Direct bidders, non-primary-dealer investors that place their bids directly with the Treasury, purchased 19.1 percent of the securities, the highest since June 2012, after a record low 0.4 percent at the June sale. The average the past 10 auctions was 16 percent.
“The auction went better than expected,” said Dan Mulholland, head of Treasury trading at BNY Mellon Capital Markets in New York. “There has definitely been a reach for yield and a reach for the long end. There’s a desire for inflation protection with QE in place probably for a little longer than most people expected.”
The difference between yields on 10-year notes and TIPS, a gauge of expectations for consumer prices over the life of the securities, was 2.18 percentage points. The 10-year average is 2.22 percentage points.
TIPS have returned 2.3 percent in September and October, poised for the best performance since April and May of 2012, according to Bank of America Merrill Lynch indexes.
Demand for inflation insurance is climbing on speculation the Fed will maintain asset purchases at the current level to support for the economy into 2014, increasing projections for gains in consumer prices.
Economists predict the Fed will maintain the current pace of bond purchases until March, according to a Bloomberg survey conducted on Oct. 17-18. The Fed today purchased $1.56 billion in Treasuries maturing between May 2038 and February 2043 as part of its program to lower borrowing costs and boost the economy.
The seven-day relative strength index for the Treasury 10-year note yield was at 31.4 today, rising from 25.8 yesterday, according to Bloomberg data.

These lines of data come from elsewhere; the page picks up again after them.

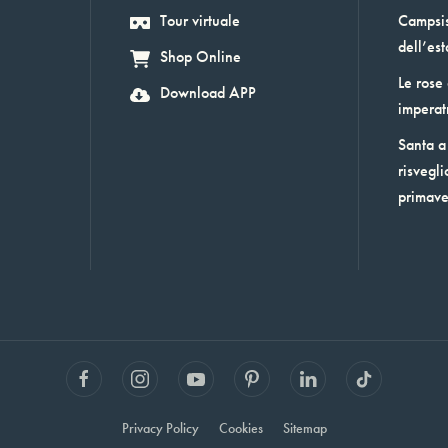
Tour virtuale
Campsis:
dell’est
Shop Online
Le rose
Download APP
imperat
Santa a 
risvegli
primav
Privacy Policy
Cookies
Sitemap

A reading lower than 30 or above 70 suggests the security may be poised for a change in direction.
Volatility in Treasuries as measured by the Merrill Lynch MOVE index dropped to 62.05 yesterday, the lowest level since May 21. The average for the past decade is 95.06.
Jobless claims decreased by 12,000 to 350,000 in the week ended Oct. 19 from a revised 362,000 in the prior period, a Labor Department report showed today in Washington. The median forecast of 48 economists surveyed by Bloomberg called for a decrease to 340,000.

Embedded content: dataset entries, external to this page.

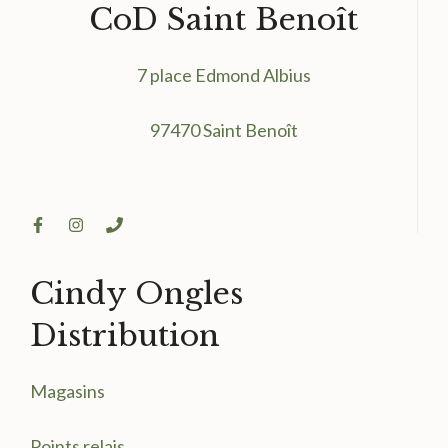
CoD Saint Benoît
7 place Edmond Albius
97470 Saint Benoît
Cindy Ongles
Distribution
Magasin
s
Points relais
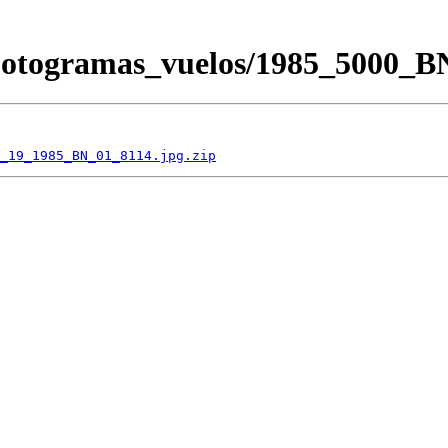
/Fotogramas_vuelos/1985_5000
_19_1985_BN_01_8114.jpg.zip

Applications in California remained elevated and analysts weren’t able to determine how many non-federal workers filed due to the government shutdown, a Labor Department spokesman said.
The partial government shutdown this month trimmed 0.25 percentage point from fourth-quarter economic growth and cost the U.S. 120,000 jobs in October, Jason Furman, head of the Council of Economic Advisers and Obama’s chief economic adviser, said this week.

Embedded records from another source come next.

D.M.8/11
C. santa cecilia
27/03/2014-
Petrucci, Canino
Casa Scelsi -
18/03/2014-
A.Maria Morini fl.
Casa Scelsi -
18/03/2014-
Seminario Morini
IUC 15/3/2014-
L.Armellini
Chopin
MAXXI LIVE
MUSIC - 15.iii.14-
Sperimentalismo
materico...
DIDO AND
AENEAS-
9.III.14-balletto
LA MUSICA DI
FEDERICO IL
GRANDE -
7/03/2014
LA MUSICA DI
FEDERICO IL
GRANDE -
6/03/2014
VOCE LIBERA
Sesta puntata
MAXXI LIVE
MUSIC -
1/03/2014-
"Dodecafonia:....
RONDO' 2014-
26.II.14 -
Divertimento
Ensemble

Treasury holdings for the 21 primary dealers rose by $23.9 billion or 19.6 percent to a record $146 billion as of Oct. 16, the day before the U.S. was expected to run out of borrowing authority prior to the agreement reached that day to postpone the debt ceiling through Feb. 7.
The International Monetary Fund this month cut its forecast for global economic growth to 2.9 percent in 2013 and 3.6 percent in 2014, from July’s projected rates of 3.1 percent this year and 3.8 percent next year. It also sees inflation across rich countries already short of the 2 percent rate favored by most central banks.
U.S. payrolls rose by 148,000 in September, less than the forecast of 180,000 in a Bloomberg survey of economists. That followed a revised increase of 193,000 in August that was larger than initially estimated, the Labor Department said Oct. 22.
The trade deficit increased 0.4 percent to $38.8 billion from a revised $38.6 billion in July that was smaller than previously reported, the Commerce Department reported today in Washington. The median forecast in a Bloomberg survey of 71 economists called for a $39.4 billion deficit.
“You have the uncertainty of economic data approaching year end -- the market is waiting to get a clear direction on which way the economy is going,” said Sean Simko, who oversees $8 billion at SEI Investments Co. in Oaks, Pennsylvania. “There will continue to be a bid in the marketplace; 2.40 percent is a reasonable target for the 10-year.”